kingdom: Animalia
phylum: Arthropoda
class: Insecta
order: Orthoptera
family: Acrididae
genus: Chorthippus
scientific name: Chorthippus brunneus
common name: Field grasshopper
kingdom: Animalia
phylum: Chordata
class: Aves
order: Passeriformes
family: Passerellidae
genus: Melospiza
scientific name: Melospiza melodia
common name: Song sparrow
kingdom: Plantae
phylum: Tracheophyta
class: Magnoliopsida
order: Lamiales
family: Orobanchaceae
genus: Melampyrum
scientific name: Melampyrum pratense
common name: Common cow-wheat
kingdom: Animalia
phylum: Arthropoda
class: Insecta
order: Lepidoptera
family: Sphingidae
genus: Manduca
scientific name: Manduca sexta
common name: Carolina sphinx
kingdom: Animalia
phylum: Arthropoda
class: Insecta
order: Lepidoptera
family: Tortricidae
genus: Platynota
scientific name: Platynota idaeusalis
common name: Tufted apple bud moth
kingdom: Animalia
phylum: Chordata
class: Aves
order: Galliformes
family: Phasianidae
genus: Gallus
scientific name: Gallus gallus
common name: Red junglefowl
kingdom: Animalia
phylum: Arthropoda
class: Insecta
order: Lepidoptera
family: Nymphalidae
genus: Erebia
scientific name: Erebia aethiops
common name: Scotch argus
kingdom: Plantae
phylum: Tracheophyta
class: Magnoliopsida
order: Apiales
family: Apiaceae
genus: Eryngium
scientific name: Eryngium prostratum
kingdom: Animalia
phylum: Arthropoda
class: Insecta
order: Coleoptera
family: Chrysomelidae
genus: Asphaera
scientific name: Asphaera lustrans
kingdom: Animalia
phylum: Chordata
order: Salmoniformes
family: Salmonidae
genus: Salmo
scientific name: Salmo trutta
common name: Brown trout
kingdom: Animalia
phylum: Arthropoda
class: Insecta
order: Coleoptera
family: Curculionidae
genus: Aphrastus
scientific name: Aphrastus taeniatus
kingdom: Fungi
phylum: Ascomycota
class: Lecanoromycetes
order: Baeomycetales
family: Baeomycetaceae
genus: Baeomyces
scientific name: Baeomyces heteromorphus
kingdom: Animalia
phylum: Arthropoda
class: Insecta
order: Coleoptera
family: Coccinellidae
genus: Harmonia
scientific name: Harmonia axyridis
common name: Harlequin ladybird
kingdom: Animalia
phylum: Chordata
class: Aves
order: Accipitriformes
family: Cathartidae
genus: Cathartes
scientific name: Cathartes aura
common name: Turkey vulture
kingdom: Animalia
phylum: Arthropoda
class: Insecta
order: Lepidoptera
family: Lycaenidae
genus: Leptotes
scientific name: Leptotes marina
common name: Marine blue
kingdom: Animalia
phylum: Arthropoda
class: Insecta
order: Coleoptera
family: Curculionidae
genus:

============

= SET TASK =
Can you reproduce every line of the records above, word for word and in the same order?

= EXERCISE SOLUTION =
kingdom: Animalia
phylum: Arthropoda
class: Insecta
order: Orthoptera
family: Acrididae
genus: Chorthippus
scientific name: Chorthippus brunneus
common name: Field grasshopper
kingdom: Animalia
phylum: Chordata
class: Aves
order: Passeriformes
family: Passerellidae
genus: Melospiza
scientific name: Melospiza melodia
common name: Song sparrow
kingdom: Plantae
phylum: Tracheophyta
class: Magnoliopsida
order: Lamiales
family: Orobanchaceae
genus: Melampyrum
scientific name: Melampyrum pratense
common name: Common cow-wheat
kingdom: Animalia
phylum: Arthropoda
class: Insecta
order: Lepidoptera
family: Sphingidae
genus: Manduca
scientific name: Manduca sexta
common name: Carolina sphinx
kingdom: Animalia
phylum: Arthropoda
class: Insecta
order: Lepidoptera
family: Tortricidae
genus: Platynota
scientific name: Platynota idaeusalis
common name: Tufted apple bud moth
kingdom: Animalia
phylum: Chordata
class: Aves
order: Galliformes
family: Phasianidae
genus: Gallus
scientific name: Gallus gallus
common name: Red junglefowl
kingdom: Animalia
phylum: Arthropoda
class: Insecta
order: Lepidoptera
family: Nymphalidae
genus: Erebia
scientific name: Erebia aethiops
common name: Scotch argus
kingdom: Plantae
phylum: Tracheophyta
class: Magnoliopsida
order: Apiales
family: Apiaceae
genus: Eryngium
scientific name: Eryngium prostratum
kingdom: Animalia
phylum: Arthropoda
class: Insecta
order: Coleoptera
family: Chrysomelidae
genus: Asphaera
scientific name: Asphaera lustrans
kingdom: Animalia
phylum: Chordata
order: Salmoniformes
family: Salmonidae
genus: Salmo
scientific name: Salmo trutta
common name: Brown trout
kingdom: Animalia
phylum: Arthropoda
class: Insecta
order: Coleoptera
family: Curculionidae
genus: Aphrastus
scientific name: Aphrastus taeniatus
kingdom: Fungi
phylum: Ascomycota
class: Lecanoromycetes
order: Baeomycetales
family: Baeomycetaceae
genus: Baeomyces
scientific name: Baeomyces heteromorphus
kingdom: Animalia
phylum: Arthropoda
class: Insecta
order: Coleoptera
family: Coccinellidae
genus: Harmonia
scientific name: Harmonia axyridis
common name: Harlequin ladybird
kingdom: Animalia
phylum: Chordata
class: Aves
order: Accipitriformes
family: Cathartidae
genus: Cathartes
scientific name: Cathartes aura
common name: Turkey vulture
kingdom: Animalia
phylum: Arthropoda
class: Insecta
order: Lepidoptera
family: Lycaenidae
genus: Leptotes
scientific name: Leptotes marina
common name: Marine blue
kingdom: Animalia
phylum: Arthropoda
class: Insecta
order: Coleoptera
family: Curculionidae
genus:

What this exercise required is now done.